Uno puede pensar que Jesús no vio al ciego, pero sí lo oyó. Probablemente iba en diálogo con los de su alrededor, en medio del grupo que caminaba adelante. Lo oyó y, en vez de ir al ciego, pidió que el ciego viniera a él. Y no se lo dijo directamente, sino que le mandó mensaje con los que estaban a su alrededor. Pareciera que el ciego no estaba cerca. ¿Sería que el gentío dificultaba moverse? Pero el ciego sí dio un salto para llegar a donde Jesús. Bastaba escuchar que lo llamaban para levantarse.
En aquella época ser ciego o impedido, era una señal de pecado. Tocar a alguien así equivalía a contaminarse. Quizás por eso Jesús lo trata de lejos. Y también, la figura del ciego sobre una manta, como lo describe el evangelista, recuerda la figura de Job, la del inocente que se ve como un pecador por los demás.
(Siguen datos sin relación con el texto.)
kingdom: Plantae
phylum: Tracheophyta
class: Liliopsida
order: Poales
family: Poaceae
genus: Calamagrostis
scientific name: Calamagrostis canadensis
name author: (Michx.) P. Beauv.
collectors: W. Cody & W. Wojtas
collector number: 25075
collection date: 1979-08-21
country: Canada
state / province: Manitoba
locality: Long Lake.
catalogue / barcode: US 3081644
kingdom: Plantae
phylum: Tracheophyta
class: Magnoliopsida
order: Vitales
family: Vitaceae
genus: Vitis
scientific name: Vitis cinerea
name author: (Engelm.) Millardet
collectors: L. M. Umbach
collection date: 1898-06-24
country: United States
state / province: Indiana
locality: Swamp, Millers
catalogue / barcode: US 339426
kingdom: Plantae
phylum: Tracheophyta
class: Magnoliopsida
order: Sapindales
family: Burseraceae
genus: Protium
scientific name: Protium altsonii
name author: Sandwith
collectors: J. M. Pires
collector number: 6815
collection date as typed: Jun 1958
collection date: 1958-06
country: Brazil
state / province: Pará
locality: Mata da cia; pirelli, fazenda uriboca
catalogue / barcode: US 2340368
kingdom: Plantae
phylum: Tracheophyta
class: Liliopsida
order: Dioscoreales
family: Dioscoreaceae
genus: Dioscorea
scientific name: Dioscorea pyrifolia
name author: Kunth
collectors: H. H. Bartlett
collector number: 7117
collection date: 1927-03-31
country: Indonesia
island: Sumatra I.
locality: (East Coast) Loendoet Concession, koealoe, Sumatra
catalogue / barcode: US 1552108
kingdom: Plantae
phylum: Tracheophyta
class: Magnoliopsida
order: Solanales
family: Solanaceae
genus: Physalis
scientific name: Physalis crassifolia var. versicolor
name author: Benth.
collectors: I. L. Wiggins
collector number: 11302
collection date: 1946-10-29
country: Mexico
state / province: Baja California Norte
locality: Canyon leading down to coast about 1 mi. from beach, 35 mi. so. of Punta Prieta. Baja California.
De todos modos pedir, como lo hará Bartimeo, que se le cure la ceguera, era pedir que se demostrara que él no era pecador o que, Jesús tenía el poder de perdonar los pecados.
Bartimeo llega, y Jesús le pregunta qué quiere que haga por él. Con esto Jesús expresa que no sabe qué es lo quiere el ciego. Pareciera que su ceguera no era evidente, de lo contrario, ¿para qué preguntarle? ¿Sería que Jesús no lo veía, aunque lo tenía cerca, tal era el gentío?
Especular, sin otro fundamento en el texto, sobre lo que estaba pensando Jesús, es eso, especulación en el aire. De todos modos, en la tradición se ha interpretado esto como una manera de hacerle confesar al ciego su situación, aunque Jesús supiese de antemano la respuesta. ¿Por qué? El lector puede continuar esta reflexión, pero antes terminemos la de ahora.
“Maestro, que pueda ver,” le dice Bartimeo. Y Jesús, sin más, le dice, “Anda, tu fe te ha curado”.
En otra curación de un ciego, Jesús le untó en los ojos. Pero en esta ocasión fue suficiente tener fe, como en el otro caso del centurión a cuya casa un judío no podía entrar so pena de contaminación.
Este pasaje entonces estaría dentro de la familia de pasajes en que se subraya la importancia de la fe.
En la tradición también se ha visto en Bartimeo la condición de los que no entienden, no ven, lo que los cristianos llegan a ver. La fe nos abre los ojos.
Claro, está la fe que puede producir efectos psicosomáticos. Pero esa idea corresponde a la época de Freud, ni tan siquiera a nuestros tiempos. Como quiera que fuese, en tiempos de Jesús las cosas no se veían de ese modo. La consideración de los milagros de Jesús ha producido muchas publicaciones.
De la misma manera entre los primeros cristianos este pasaje fue entendido en el contexto del catecumenado. La manera con que fue entendido por el autor del evangelio y sus lectores inmediatos, eso es otra materia para los exégetas bíblicos.
“La salvación viene por la fe,” dirá San Pablo, igual que San Agustín. Jesús no pidió penitencia, ni hacer algo para ganar méritos. Sólo esperó a ver que la persona tenía fe.
Con San Pablo y San Agustín decimos: aun para tener esa fe tan grande necesitamos que Dios nos la de. Por nuestra cuenta no podemos generarla.